Dev Diary (Dec): more zzjoin, communication, process spawning
Jamie Brandon - 08 Jan 2015
Yet more turkey was had. What did they ever do to us?
Indexes and joins
We continued work on the zzjoin idea from the end of last month. The current version is competitive with pairwise hashjoins on many workloads but performs poorly on highly skewed inputs. In Skew Strikes Back the authors argue that pairwise join algorithms cannot be optimal on many problems and that their key weakness is an inability to deal with certain kinds of skew.
For our current algorithm, a simple example is the query select from A, B, C where A.y = B.y and B.z = C.z
where A and B are large but C only has one row. The current version propagates whenever it can, so it will always choose to reduce the solution space to match the one row in C. If that row has a high skew (ie it joins with a large number of rows in B) then this can cause a lot of work, work that we might not have to do if we can easily determine that the join between A and B is empty.

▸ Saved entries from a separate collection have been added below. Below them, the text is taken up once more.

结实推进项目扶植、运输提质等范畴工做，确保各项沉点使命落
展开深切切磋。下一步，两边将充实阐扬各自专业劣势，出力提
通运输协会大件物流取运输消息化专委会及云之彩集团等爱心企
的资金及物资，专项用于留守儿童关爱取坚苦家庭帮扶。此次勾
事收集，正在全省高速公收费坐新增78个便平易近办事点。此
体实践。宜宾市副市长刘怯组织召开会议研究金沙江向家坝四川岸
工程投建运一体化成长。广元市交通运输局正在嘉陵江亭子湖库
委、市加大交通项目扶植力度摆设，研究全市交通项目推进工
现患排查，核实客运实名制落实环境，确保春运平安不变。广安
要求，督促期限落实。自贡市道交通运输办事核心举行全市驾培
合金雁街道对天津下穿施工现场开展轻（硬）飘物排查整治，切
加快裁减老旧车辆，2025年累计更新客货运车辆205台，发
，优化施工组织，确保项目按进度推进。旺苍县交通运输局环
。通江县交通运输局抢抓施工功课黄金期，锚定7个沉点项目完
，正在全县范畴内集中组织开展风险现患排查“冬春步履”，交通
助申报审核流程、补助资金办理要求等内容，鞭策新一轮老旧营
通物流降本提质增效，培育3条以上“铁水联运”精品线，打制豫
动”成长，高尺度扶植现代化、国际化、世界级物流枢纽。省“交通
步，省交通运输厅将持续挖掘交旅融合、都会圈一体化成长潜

Traditional query compilers deal with this by estimating the size of the joins ahead of time and choosing an appropriate order to evaluate them in.
In Skew Strikes Back the authors give a harder example: select from A, B, C where A.y = B.y and B.z = C.z and C.x = A.x
where each of A, B and C has some rows with high skew. Any pairwise join produces O(n^2) intermediate results but the query itself only has O(n) results. The only way to deal with this is to make use of all the tables at once and to use different join orders for different subsets of data to navigate around the high skew.

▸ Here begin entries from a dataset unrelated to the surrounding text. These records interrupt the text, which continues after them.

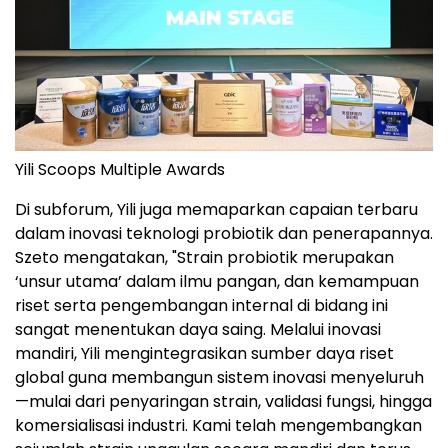
Yili Scoops Multiple Awards
Di subforum, Yili juga memaparkan capaian terbaru
dalam inovasi teknologi probiotik dan penerapannya.
Szeto mengatakan, "Strain probiotik merupakan
‘unsur utama’ dalam ilmu pangan, dan kemampuan
riset serta pengembangan internal di bidang ini
sangat menentukan daya saing. Melalui inovasi
mandiri, Yili mengintegrasikan sumber daya riset
global guna membangun sistem inovasi menyeluruh
—mulai dari penyaringan strain, validasi fungsi, hingga
komersialisasi industri. Kami telah mengembangkan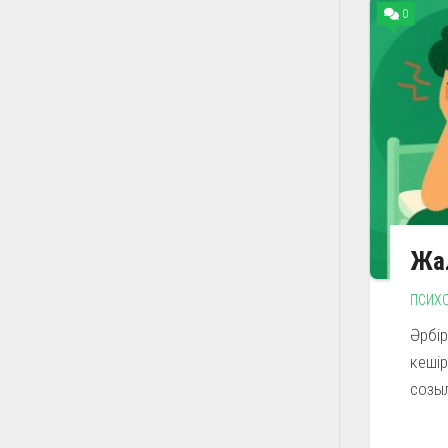
0
Жал
ПСИХ
Әрбір
кешір
созыл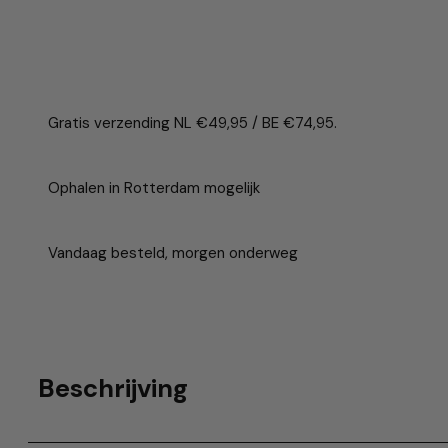
Gratis verzending NL €49,95 / BE €74,95.
Ophalen in Rotterdam mogelijk
Vandaag besteld, morgen onderweg
Beschrijving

The new version we are working on controls propagation much more carefully. At each step, it chooses one variable and propagates the next bit of that variable. The choice of variable is determined by some heuristic, the most obvious being the total number of index nodes needed to track the resulting space - a measure that is closely related to skew. Instead of performing cost estimation up front and picking a static join order, like tradition query compilers, we effectively perform cost estimation during execution and use that to decide which part of the join to explore next. This allows us to detect skew and to choose different join orders for different subsets of the data to compensate. It also greatly reduces the amount of constant time work we have to perform per step.

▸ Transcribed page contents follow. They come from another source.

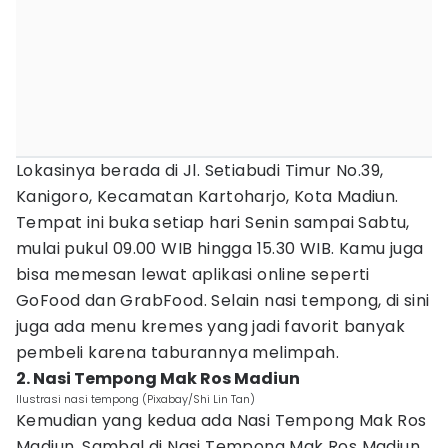
Lokasinya berada di Jl. Setiabudi Timur No.39,
Kanigoro, Kecamatan Kartoharjo, Kota Madiun.
Tempat ini buka setiap hari Senin sampai Sabtu,
mulai pukul 09.00 WIB hingga 15.30 WIB. Kamu juga
bisa memesan lewat aplikasi online seperti
GoFood dan GrabFood. Selain nasi tempong, di sini
juga ada menu kremes yang jadi favorit banyak
pembeli karena taburannya melimpah.
2. Nasi Tempong Mak Ros Madiun
Ilustrasi nasi tempong (Pixabay/Shi Lin Tan)
Kemudian yang kedua ada Nasi Tempong Mak Ros
Madiun. Sambal di Nasi Tempong Mak Ros Madiun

A few days ago we came across Joins via Geometric Resolutions which develops a similar join algorithm called tetris and proves a number of beyond-worst-case results for it. Both tetris and zzjoin represent the solution space as an n-dimensional volume and attempt to tile the space with empty volumes from the indexes, represented as tuples of bitstrings. Where zzjoin uses a strict binary decomposition of the space and focuses on choosing a good decomposition, tetris uses a complex indexing and memoization scheme to exactly represent their tiling. While the similarity is encouraging, the authors argue that this memoization scheme is essential for achieving their strong theoretical guarantees. We need to do more work to figure out how that affects our ideas.
Communication
Eve processes can now communicate with each other. Unlike Bloom we don’t have a special message table for communication. Instead, processes can dynamically subscribe to views in other processes, creating a local copy which is asynchronously updated. Compared to direct messaging, this allows observation without cooperation and enables easier composition of processes.
Under the hood, it’s still just plain old messaging and doesn’t attempt to hide the realities of distributed communication. The subscriber sends a subscription request and the remote process sends back timestamped diffs continuously until the connection is broken. It’s not yet clear exactly what consistency guarantees we will provide for eg multiple subscriptions to different views in the same process. We will have a better idea once we build more distributed programs and see what kind of patterns emerge.
Spawning
Eve processes can now spawn subprocesses and inject code into them. Together with the new communication API this allowed much of the IDE architecture to be lifted into Eve. When running in the browser only the UI manager lives on the main thread - the editor, the compiler and the user’s program all live in separate web-workers. The editor uses the process API to spawn both the compiler and the user’s program and then subscribes to the views it needs for the debugging interface. Both the editor and the user’s program send graphics data to the UI manager and receiving UI events in return.